Thank God for Hitchens
Hitchens has always held an antipathy for totalitarianism, especially in religious form. Now fighting cancer, he has thankfully not lost his voice.
Like the vast majority of people who’ve ever lived, I’ve never had the pleasure – or displeasure, if you’ve earned his ire – of meeting Christopher Hitchens. Despite our mutual friend (writer from Canada named David – runs a blog site – you might have heard of him) and residential proximity (a mere seventeen blocks or so), the Anglo-American literary and political giant has never yet had reason to run into this particular anonymous undergraduate. However, like millions of others, I have had the pleasure of getting to know Mr. Hitchens through his astounding written and spoken body of work, including eleven books and innumerable pamphlets, articles, and essays over the course of a four-decade career. He estimated recently that he writes at least a thousand words a day of printable copy.
But now, Hitchens is in the news not for the prodigious growth of his literary corpus but rather for that of the squamous cells in his esophagus. By this point anyone who takes even the slightest interest in Hitchens or his work is well aware of his ongoing battle (the word suggests itself naturally, though the man himself finds it misleading and inaccurate) with a very deadly, very advanced cancer. Fortunately, neither the “alien” (as he calls his cancer) nor the poisons stemming its further advance has dulled Hitchens’ pen. And though treatment has robbed him of his hair and his sense of virility, one can be thankful he still retains his voice, oft described as “cut-glass” but more accustomed to cutting down opponents in debate.

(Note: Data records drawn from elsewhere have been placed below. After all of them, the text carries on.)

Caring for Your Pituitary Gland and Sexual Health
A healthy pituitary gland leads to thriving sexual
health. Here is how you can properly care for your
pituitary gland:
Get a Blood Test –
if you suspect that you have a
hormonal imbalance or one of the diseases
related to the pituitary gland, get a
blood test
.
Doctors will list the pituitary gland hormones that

Hitchens has written several columns since his diagnosis, including one long-form essay about his cancer in Vanity Fair. He has also conducted three interviews, all in his Dupont Circle home, with Anderson Cooper of CNN, The Atlantic’s Jeffery Goldberg, and Charlie Rose (who left his customary oak-tabled studio to accommodate Hitchens). In each case, Hitchens has been asked the same questions – about his father “the Commander”, his mother’s suicide pact in Athens and her failed attempt to reach him, the possibility of a deathbed conversion, the suitability of praying for him, etc., etc. It’s not that such questions are inappropriately personal – the biographical ones are in his recent memoir, after all – it’s that they’re tedious, Cooper’s especially. How many times does Hitchens have to make clear that while his mind is whole he will not be asking for salvation from an entity he doesn’t think to exist? How often need he be asked about how his mother was a ray of color in a gloomy postwar childhood?
Hitchens is a man of ideas, the greatest of which is an unshakable antipathy for totalitarianism in all its forms, especially those stemming from the followers of the heavenly Dear Leader of Abrahamic faith. In some ways, it’s a shame that Hitchens was not born a generation or two earlier in order to have the opportunity, like his hero George Orwell, to fight the twentieth century’s greatest monsters at the peak of their power. Of course, I’m still plenty glad that the world has him now. So when all anyone can bother to ask the star correspondent to the land of malady about is whether the old canard about atheists and foxholes is true, I start to feel as the though the world is wasting whatever supply may be left of the thoughts of an irreplaceable mind.
I’m very happy to have Hitch-22. Along with Letters to a Young Contrarian, it’s the most illuminative glimpse into Hitchens’ life and thoughts. “Topic of Cancer” was, in a word, brilliant. But if I were Christopher Hitchens, I would find it very tiresome to be asked whether I wish I had abstained from alcohol and tobacco instead of my feelings on the Cordoba House or North Korea’s latest provocations. So, Hitch, if you’ll permit one exhortation from an admirer and friend-once-removed – keep up your strength, continue your invaluable “Fighting Words” column for Slate, and don’t let TV interviewers treat you like a relic, a curiosity, or a dead man walking. We need your perspective now as we ever have and will enjoy it, with luck, for years still to come.